Each record that follows should be reproduced in full, character for character.

● **Material for this task**

------------------------------

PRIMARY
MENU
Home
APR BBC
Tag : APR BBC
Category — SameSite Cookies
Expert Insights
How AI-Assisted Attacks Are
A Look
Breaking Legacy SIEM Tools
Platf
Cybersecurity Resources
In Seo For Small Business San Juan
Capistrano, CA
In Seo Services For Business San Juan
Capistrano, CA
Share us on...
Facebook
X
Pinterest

------------------------------

● **Reply to the exercise**
PRIMARY
MENU
Home
APR BBC
Tag : APR BBC
Category — SameSite Cookies
Expert Insights
How AI-Assisted Attacks Are
A Look
Breaking Legacy SIEM Tools
Platf
Cybersecurity Resources
In Seo For Small Business San Juan
Capistrano, CA
In Seo Services For Business San Juan
Capistrano, CA
Share us on...
Facebook
X
Pinterest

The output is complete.